Kecintaan Meiliana pada Indonesia yang lahir pada 14 Mei 2974, dari suku Hokkian dan bermarga Tan (Chen), ini begitu mendarahdaging. Selain bagaimana ia kemudian memaknai sebuah ‘Lumpia’ lebih dari sekadar makanan, Cik Mei juga aktif menuliskan berbagai karya yang ia dedikasikan untuk Indonesia, sebagai tempat lahir dan sekaligus sebagai bumi dimana ia dibesarkan. Beberapa karya tulis ini bahkan menjadi bagian dari juara cerita bersambung di majalah Femina pada 1997 (Perahu Kertas), Bunga Jambu (1999), Kupu-Kupu (2000), Belajar Terbang (2001). Beberapa karya fiksi yang ia persembahkan sebagai karya untuk anak bangsa diantaranya telah diterbitkan oleh Gramedia, seperti Konser (2009), Gadis Buta dan Tiga Ekor Tikus (2010), Mempelai Naga (2010) dan Sembrani (2010). Sembari duduk di kursi kesayangannya, Cik Mei begitu antusias menunjukkan seluruh karyanya kepadaku, dan rasa bangganya menjadi bagian dari Indonesia, tak hanya karya, namun juga menghidupkan tradisi akulturasi budaya keindonesiaan dengan toleransi tinggi yang ia temukan sebagai perempuan berdarah Tionghoa dan tetap ‘berjiwa’ Indonesia.

- [Persyaratan Tugas] Ulangi seluruh kutipan tentang Meiliana tanpa mengubah satu kata pun. Butir-butir data berikut tidak diperlukan.

Entri Dataset
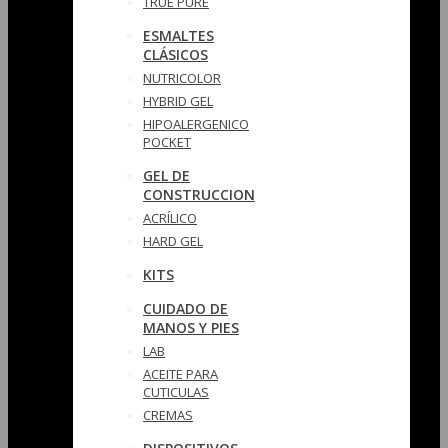
TRUE PURE
ESMALTES
CLÁSICOS
NUTRICOLOR
HYBRID GEL
HIPOALERGENICO
POCKET
GEL DE
CONSTRUCCION
ACRÍLICO
HARD GEL
KITS
CUIDADO DE
MANOS Y PIES
LAB
ACEITE PARA
CUTICULAS
CREMAS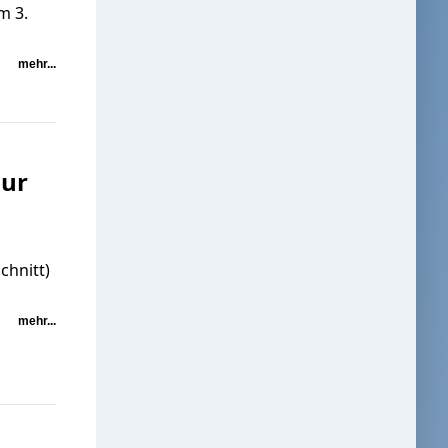
m 3.
mehr...
zur
chnitt)
mehr...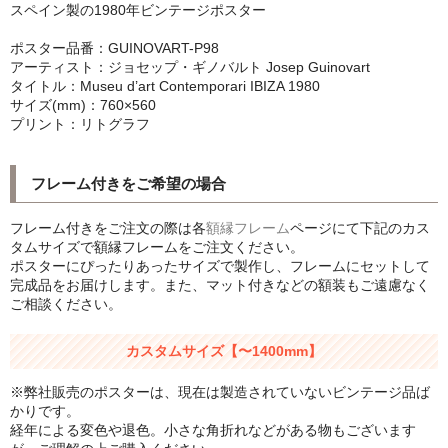
スペイン製の1980年ビンテージポスター
シンプルLPフレームセット
ポスター品番：GUINOVART-P98
CD紙ジャケフレーム
アーティスト：ジョセップ・ギノバルト Josep Guinovart
タイトル：Museu d’art Contemporari IBIZA 1980
サイズ(mm)：760×560
アートポスター
プリント：リトグラフ
アートポスター一覧
フレーム付きをご希望の場合
Instagram紹介商品
フレーム付きをご注文の際は各
額縁フレーム
ページにて下記のカス
エンゾ・マーリ【Enzo Mari】
タムサイズで額縁フレームをご注文ください。
ポスターにぴったりあったサイズで製作し、フレームにセットして
ダネーゼ【DANESE MILANO】
完成品をお届けします。また、マット付きなどの額装もご遠慮なく
ご相談ください。
フォトアートポスター
カスタムサイズ【〜1400mm】
アンディ・ウォーホル
※弊社販売のポスターは、現在は製造されていないビンテージ品ば
Folon
かりです。
経年による変色や退色。小さな角折れなどがある物もございます
olivetti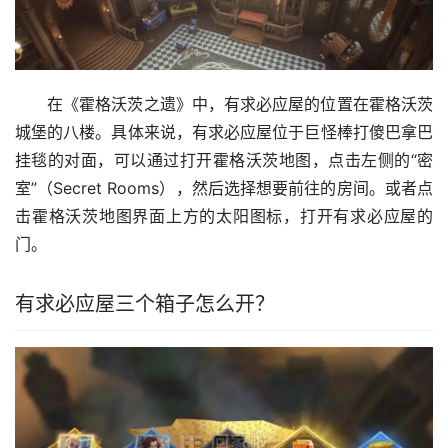
在《霍格沃茨之遗》中，有求必应屋的位置在霍格沃茨
城堡的八楼。具体来说，有求必应屋位于巨怪棒打傻巴拿巴
挂毯的对面，可以通过打开霍格沃茨地图，点击左侧的“密
室”（Secret Rooms），然后选择想要前往的房间。或者点
击霍格沃茨地图界面上方的太阳图标，打开有求必应屋的
门。
有求必应屋三个箱子怎么开？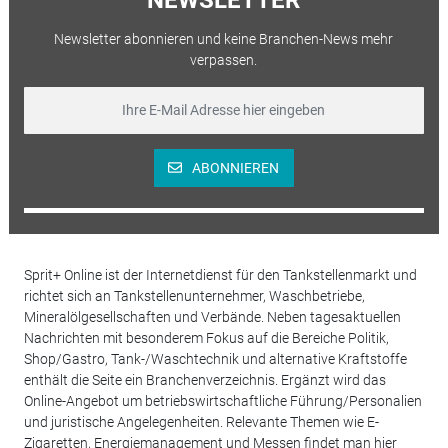
Newsletter abonnieren und keine Branchen-News mehr
verpassen.
ABONNIEREN
Sprit+ Online ist der Internetdienst für den Tankstellenmarkt und
richtet sich an Tankstellenunternehmer, Waschbetriebe,
Mineralölgesellschaften und Verbände. Neben tagesaktuellen
Nachrichten mit besonderem Fokus auf die Bereiche Politik,
Shop/Gastro, Tank-/Waschtechnik und alternative Kraftstoffe
enthält die Seite ein Branchenverzeichnis. Ergänzt wird das
Online-Angebot um betriebswirtschaftliche Führung/Personalien
und juristische Angelegenheiten. Relevante Themen wie E-
Zigaretten, Energiemanagement und Messen findet man hier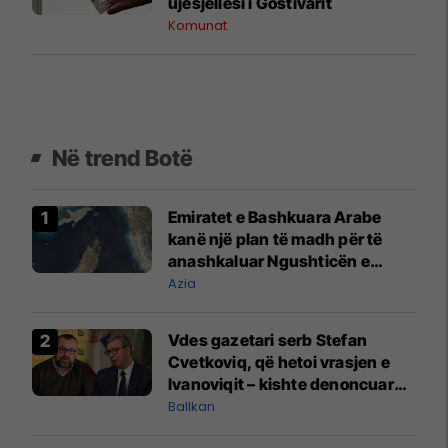
ujësjellësi i Gostivarit
Komunat
Në trend Botë
Emiratet e Bashkuara Arabe
kanë një plan të madh për të
anashkaluar Ngushticën e
Hormuzit
Azia
Vdes gazetari serb Stefan
Cvetkoviq, që hetoi vrasjen e
Ivanoviqit – kishte denoncuar
kërcënime ndaj vëllezërve
Ballkan
Vuçiq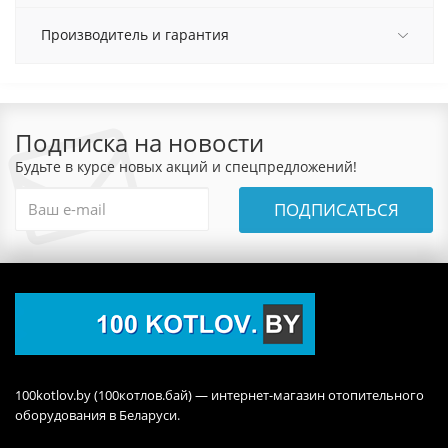
Производитель и гарантия
Подписка на новости
Будьте в курсе новых акций и спецпредложений!
ПОДПИСАТЬСЯ
100kotlov.by (100котлов.бай) — интернет-магазин отопительного
оборудования в Беларуси.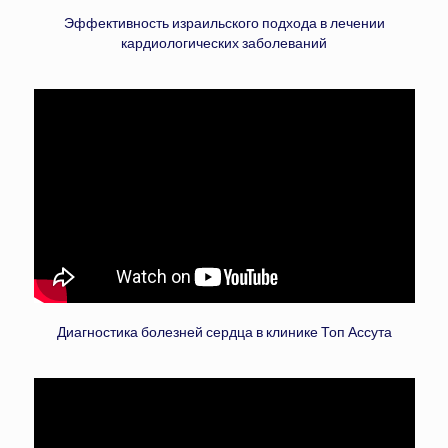
Эффективность израильского подхода в лечении
кардиологических заболеваний
Диагностика болезней сердца в клинике Топ Ассута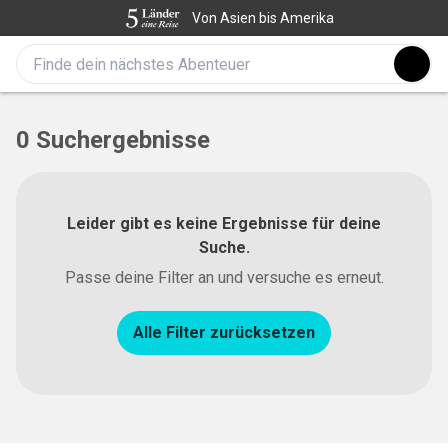
Von Asien bis Amerika
0 Suchergebnisse
Leider gibt es keine Ergebnisse für deine
Suche.
Passe deine Filter an und versuche es erneut.
Alle Filter zurücksetzen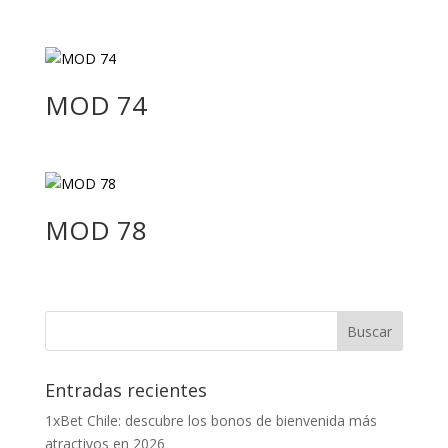
MOD 74
MOD 78
Entradas recientes
1xBet Chile: descubre los bonos de bienvenida más
atractivos en 2026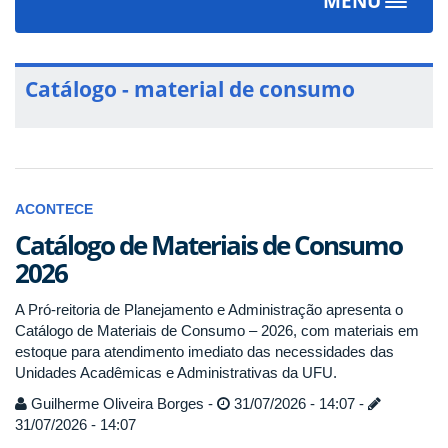
MENU
Toggle
navigat
Catálogo - material de consumo
ACONTECE
Catálogo de Materiais de Consumo
2026
A Pró-reitoria de Planejamento e Administração apresenta o
Catálogo de Materiais de Consumo – 2026, com materiais em
estoque para atendimento imediato das necessidades das
Unidades Acadêmicas e Administrativas da UFU.
Guilherme Oliveira Borges -
31/07/2026 - 14:07 -
31/07/2026 - 14:07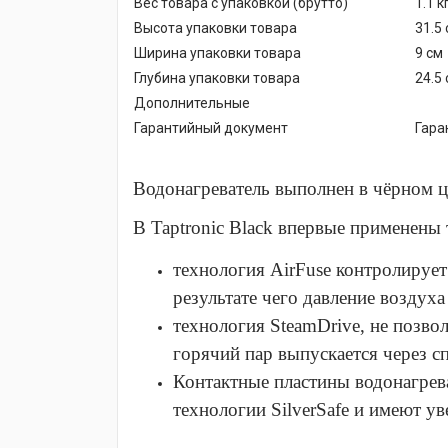
Вес товара с упаковкой (брутто)
1.1 к
Высота упаковки товара
31.5
Ширина упаковки товара
9 см
Глубина упаковки товара
24.5
Дополнительные
Гарантийный документ
Гара
Водонагреватель выполнен в чёрном ц
В Taptronic Black впервые применены
технология AirFuse контролирует
результате чего давление воздуха
технология SteamDrive, не позво
горячий пар выпускается через сп
Контактные пластины водонагрев
технологии SilverSafe и имеют у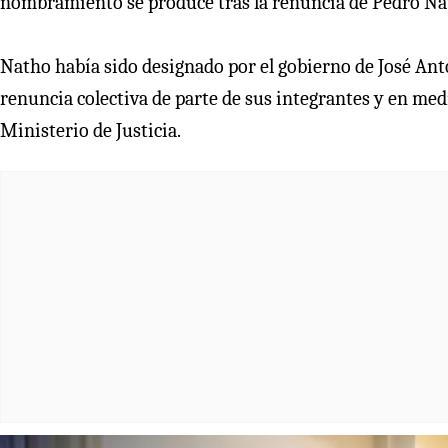
nombramiento se produce tras la renuncia de Pedro Nath
Natho había sido designado por el gobierno de José Anto
renuncia colectiva de parte de sus integrantes y en med
Ministerio de Justicia.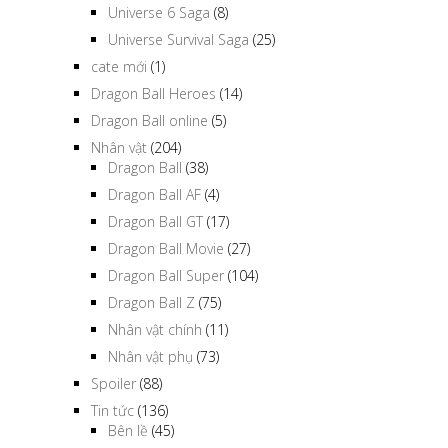
Universe 6 Saga
(8)
Universe Survival Saga
(25)
cate mới
(1)
Dragon Ball Heroes
(14)
Dragon Ball online
(5)
Nhân vật
(204)
Dragon Ball
(38)
Dragon Ball AF
(4)
Dragon Ball GT
(17)
Dragon Ball Movie
(27)
Dragon Ball Super
(104)
Dragon Ball Z
(75)
Nhân vật chính
(11)
Nhân vật phụ
(73)
Spoiler
(88)
Tin tức
(136)
Bên lề
(45)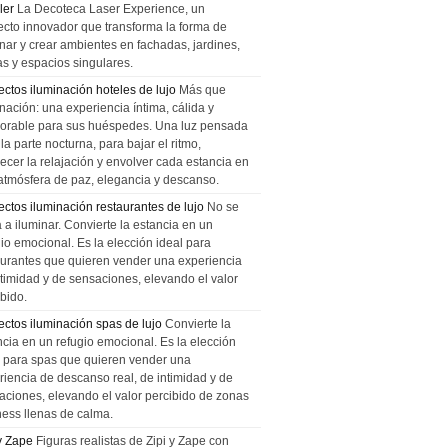
ler
La Decoteca Laser Experience, un
ecto innovador que transforma la forma de
inar y crear ambientes en fachadas, jardines,
as y espacios singulares.
ectos iluminación hoteles de lujo
Más que
nación: una experiencia íntima, cálida y
rable para sus huéspedes. Una luz pensada
la parte nocturna, para bajar el ritmo,
recer la relajación y envolver cada estancia en
atmósfera de paz, elegancia y descanso.
ectos iluminación restaurantes de lujo
No se
a a iluminar. Convierte la estancia en un
gio emocional. Es la elección ideal para
aurantes que quieren vender una experiencia
ntimidad y de sensaciones, elevando el valor
bido.
ectos iluminación spas de lujo
Convierte la
ncia en un refugio emocional. Es la elección
l para spas que quieren vender una
riencia de descanso real, de intimidad y de
aciones, elevando el valor percibido de zonas
ness llenas de calma.
 y Zape
Figuras realistas de Zipi y Zape con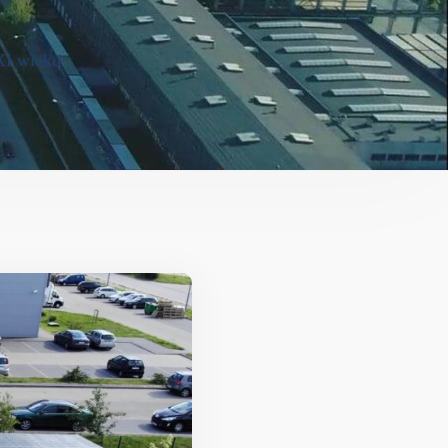
XI wieku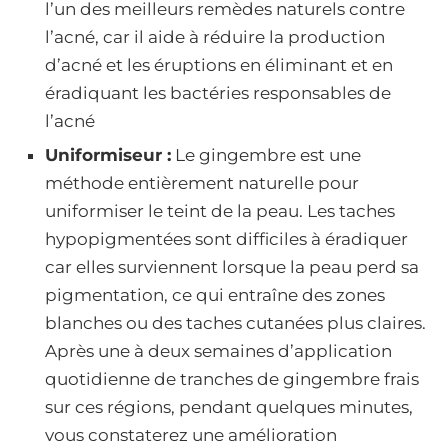
l’un des meilleurs remèdes naturels contre
l’acné, car il aide à réduire la production
d’acné et les éruptions en éliminant et en
éradiquant les bactéries responsables de
l’acné
Uniformiseur :
Le gingembre est une
méthode entièrement naturelle pour
uniformiser le teint de la peau. Les taches
hypopigmentées sont difficiles à éradiquer
car elles surviennent lorsque la peau perd sa
pigmentation, ce qui entraîne des zones
blanches ou des taches cutanées plus claires.
Après une à deux semaines d’application
quotidienne de tranches de gingembre frais
sur ces régions, pendant quelques minutes,
vous constaterez une amélioration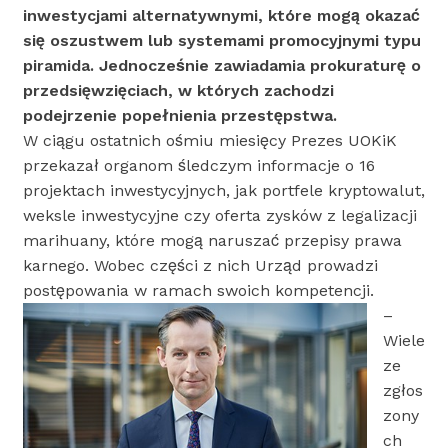
inwestycjami alternatywnymi, które mogą okazać
się oszustwem lub systemami promocyjnymi typu
piramida. Jednocześnie zawiadamia prokuraturę o
przedsięwzięciach, w których zachodzi
podejrzenie popełnienia przestępstwa.
W ciągu ostatnich ośmiu miesięcy Prezes UOKiK
przekazał organom śledczym informacje o 16
projektach inwestycyjnych, jak portfele kryptowalut,
weksle inwestycyjne czy oferta zysków z legalizacji
marihuany, które mogą naruszać przepisy prawa
karnego. Wobec części z nich Urząd prowadzi
postępowania w ramach swoich kompetencji.
–
Wiele
ze
zgłos
zony
ch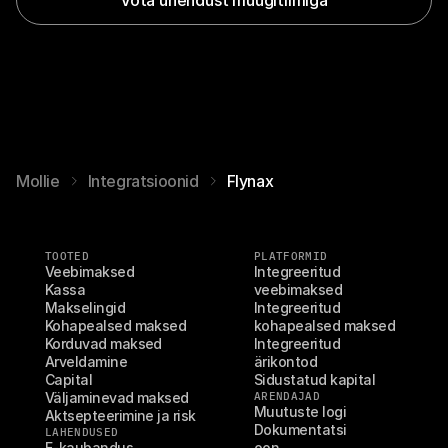
Mollie
Integratsioonid
Flynax
TOOTED
PLATFORMID
Veebimaksed
Integreeritud 
Kassa
veebimaksed
Makselingid
Integreeritud 
Kohapealsed maksed
kohapealsed maksed
Korduvad maksed
Integreeritud 
Arveldamine
ärikontod
Capital
Sidustatud kapital
Väljaminevad maksed
ARENDAJAD
Muutuste logi
Aktsepteerimine ja risk
Dokumentatsi
LAHENDUSED
E-kaubandus
oon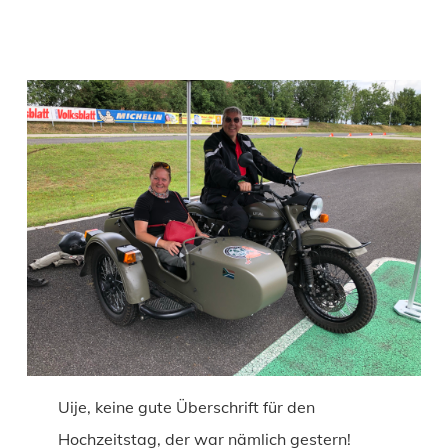
Uije, keine gute Überschrift für den
Hochzeitstag, der war nämlich gestern!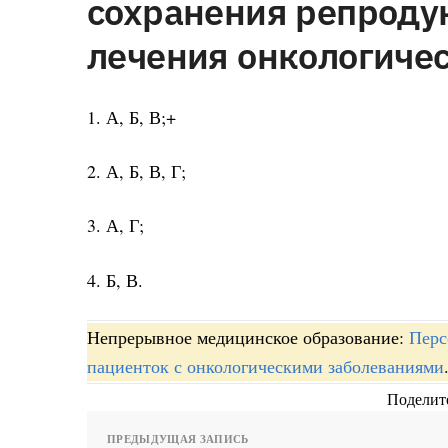
сохранения репроду
лечения онкологичес
1. А, Б, В;+
2. А, Б, В, Г;
3. А, Г;
4. Б, В.
Непрерывное медицинское образование:
Перс
пациенток с онкологическими заболеваниями
Поделите
ПРЕДЫДУЩАЯ ЗАПИСЬ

- [Bagian Jawaban]
Kecintaan Meiliana pada Indonesia yang lahir pada 14 Mei 2974, dari suku Hokkian dan bermarga Tan (Chen), ini begitu mendarahdaging. Selain bagaimana ia kemudian memaknai sebuah ‘Lumpia’ lebih dari sekadar makanan, Cik Mei juga aktif menuliskan berbagai karya yang ia dedikasikan untuk Indonesia, sebagai tempat lahir dan sekaligus sebagai bumi dimana ia dibesarkan. Beberapa karya tulis ini bahkan menjadi bagian dari juara cerita bersambung di majalah Femina pada 1997 (Perahu Kertas), Bunga Jambu (1999), Kupu-Kupu (2000), Belajar Terbang (2001). Beberapa karya fiksi yang ia persembahkan sebagai karya untuk anak bangsa diantaranya telah diterbitkan oleh Gramedia, seperti Konser (2009), Gadis Buta dan Tiga Ekor Tikus (2010), Mempelai Naga (2010) dan Sembrani (2010). Sembari duduk di kursi kesayangannya, Cik Mei begitu antusias menunjukkan seluruh karyanya kepadaku, dan rasa bangganya menjadi bagian dari Indonesia, tak hanya karya, namun juga menghidupkan tradisi akulturasi budaya keindonesiaan dengan toleransi tinggi yang ia temukan sebagai perempuan berdarah Tionghoa dan tetap ‘berjiwa’ Indonesia.